Colin iba corriendo por la calle.
– Va a ser una boda muy bonita… Es mañana, mañana por la mañana. Estarán todos mis amigos…
La calle conducía a Chloé.
– Chloé, tus labios son dulces. Tienes la tez de fruta. Tus ojos ven como es debido Y tu cuerpo hace correr calor por el mío…
Por la calle corrían canicas de cristal y, detrás de ellas, niños.
– Harán falta meses y meses para que me sacie de darte besos. Harán falta meses y meses para agotar los besos que quiero darte, en las manos, en el pelo, en los ojos, en el cuello…
Tres chiquillas cantaban una canción de corro redonda y la bailaban en triángulo.
– Chloé, querría sentir tus senos sobre mi pecho, mis dos manos cruzadas sobre ti, y tus brazos alrededor de mi cuello, tu cabeza perfumada en el hueco de mi hombro, y tu piel palpitante, y el olor que se desprende de ti…
El cielo estaba claro y azul, el frío era todavía intenso, pero se le sentía ceder. Los árboles, negros del todo, ostentaban, en el extremo de sus ramas marchitas, retoños verdes y henchidos.
– Cuando estás lejos de mí, te veo con ese vestido de botones de plata, pero ¿cuándo lo llevabas puesto? No, no fue la primera vez. Fue el día de la primera cita, bajo tu abrigo pesado y dulce lo llevabas ceñido al cuerpo.
Empujó la puerta de la tienda y entró.
– Querría montones de flores para Chloé -dijo.
– ¿Cuándo hay que entregadas? -preguntó la florista.
Era joven y frágil, y tenía las manos rojas. Ella adoraba las flores.
– Llévenlas mañana por la mañana y después llévenlas a mi casa. Que nuestra alcoba quede repleta de lirios, de gladiolos blancos, de rosas y de montones de otras flores blancas y, sobre todo, pongan también un gran ramo de rosas rojas…
Los hermanos Desmaret se estaban vistiendo para la boda. Los invitaban con frecuencia a ser pederastas de honor porque tenían muy buena presencia. Eran gemelos. El mayor se llamaba Coriolano. Tenía el cabello negro y rizado, la piel blanca y suave, aspecto virginal, nariz recta y ojos azules detrás de largas pestañas amarillas.
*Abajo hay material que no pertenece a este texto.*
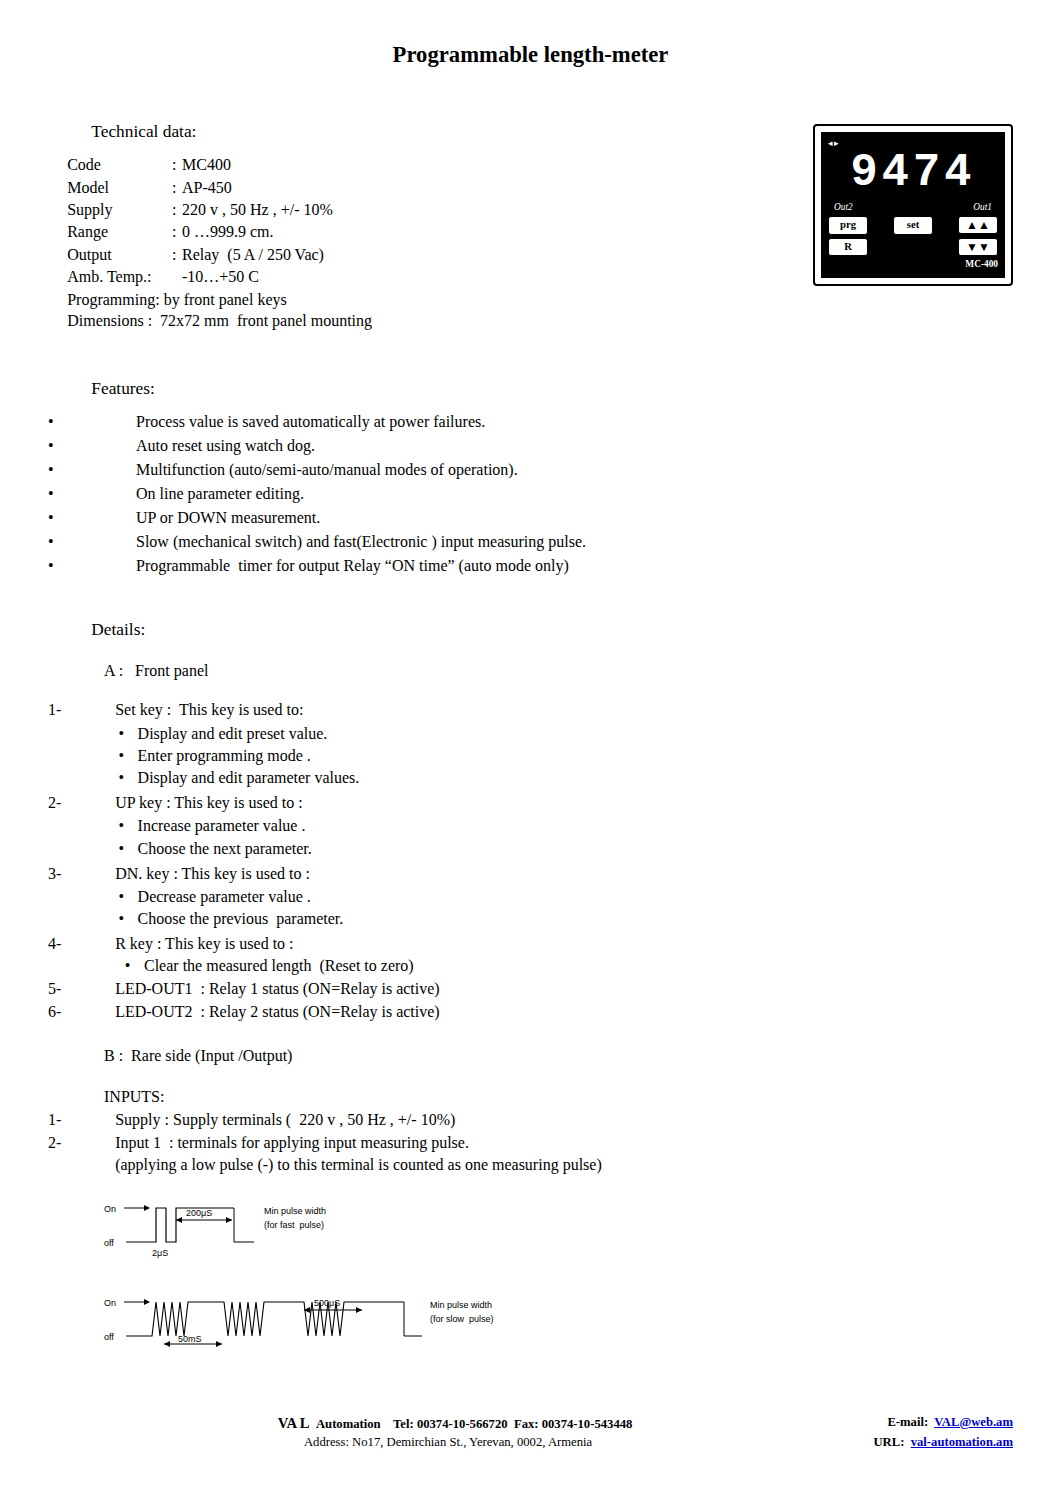Programmable length-meter
Technical data:
| Code | : | MC400 |
| Model | : | AP-450 |
| Supply | : | 220 v , 50 Hz , +/- 10% |
| Range | : | 0 …999.9 cm. |
| Output | : | Relay (5 A / 250 Vac) |
| Amb. Temp.: | | -10…+50 C |
Programming: by front panel keys
Dimensions : 72x72 mm front panel mounting
◂▸
9474
Out2 Out1
prg set ▲▲
R ▼▼
MC-400
Features:
Process value is saved automatically at power failures.
Auto reset using watch dog.
Multifunction (auto/semi-auto/manual modes of operation).
On line parameter editing.
UP or DOWN measurement.
Slow (mechanical switch) and fast(Electronic ) input measuring pulse.
Programmable timer for output Relay “ON time” (auto mode only)
Details:
A : Front panel
1-
Set key : This key is used to:
Display and edit preset value.
Enter programming mode .
Display and edit parameter values.
2-
UP key : This key is used to :
Increase parameter value .
Choose the next parameter.
3-
DN. key : This key is used to :
Decrease parameter value .
Choose the previous parameter.
4-
R key : This key is used to :
Clear the measured length (Reset to zero)
5-
LED-OUT1 : Relay 1 status (ON=Relay is active)
6-
LED-OUT2 : Relay 2 status (ON=Relay is active)
B : Rare side (Input /Output)
INPUTS:
1-
Supply : Supply terminals ( 220 v , 50 Hz , +/- 10%)
2-
Input 1 : terminals for applying input measuring pulse.
(applying a low pulse (-) to this terminal is counted as one measuring pulse)
On off 2μS 200μS Min pulse width (for fast pulse)
On off 50mS 500μS Min pulse width (for slow pulse)
VA L Automation Tel: 00374-10-566720 Fax: 00374-10-543448
E-mail: VAL@web.am
Address: No17, Demirchian St., Yerevan, 0002, Armenia
URL: val-automation.am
El menor, llamado Pegaso, tenía un aspecto parecido, salvo porque tenía las pestañas verdes, lo que bastaba de ordinario para distinguir al uno del otro. Habían abrazado la carrera de pederastas por necesidad y por gusto, pero como les pagaban bien por ser pederastas de honor, ya apenas trabajaban y, por desgracia, esta ociosidad funesta les empujaba al vicio de cuando en cuando. Así, la víspera Coriolano se había portado mal con una chica. Pegas o le estaba reprendiendo seriamente, mientras se daba masaje en la región lumbar con pasta de almendras macho delante del gran espejo de tres caras.
– ¿Ya qué hora has vuelto a casa, eh? -decía Pegaso.
– Ya no me acuerdo. Déjame en paz y ocúpate de tus riñones.
Coriolano se estaba depilando las cejas con ayuda de unas pinzas de forcipresión.
– ¡Eres un indecente! -dijo Pegaso-. ¡Una chica!… ¡Si tu tía te viera!…
– ¿Y tú? ¿No lo has hecho nunca? -dijo Coriolano amenazador.
– ¿Cuándo? -dijo Pegaso un poco inquieto.
Interrumpió su masaje e hizo algunos movimientos de flexibilidad delante del espejo.
– Bueno, ya está bien -dijo Coriolano-, no insisto más. No quiero hacerte morder el polvo. Será mejor que me abroches los calzones.
Ambos llevaban unos calzones especiales que tenían la bragueta por detrás y que eran difíciles de abrochar sin ayuda.
– ¡Ah! -dijo sarcásticamente Pegaso-, ¿ves?, no puedes decir nada…
– ¡Ya está bien, te digo! -repitió Coriolano-. ¿Quién se casa hoy?
– Es Colin, que se casa con Chloé -dijo su hermano con repulsión.
– ¿Por qué lo dices con ese tono? -preguntó Coriolano-. Está bueno.
– Sí, está bien -dijo Pegaso, con deseo-o Pero ella, ella tiene un pecho tan redondo que no hay manera de imaginarse que es un hombre…
Coriolano se ruborizó.
– A mí me parece bonita -murmuró-… Dan ganas de tocarle el pecho. ¿No te da esa impresión?…
Su hermano lo miró con estupor.
– ¡Qué guarro eres! -remachó con energía-o Eres lo más vicioso que existe… ¡Un día de éstos vas a acabar casándote con una mujer!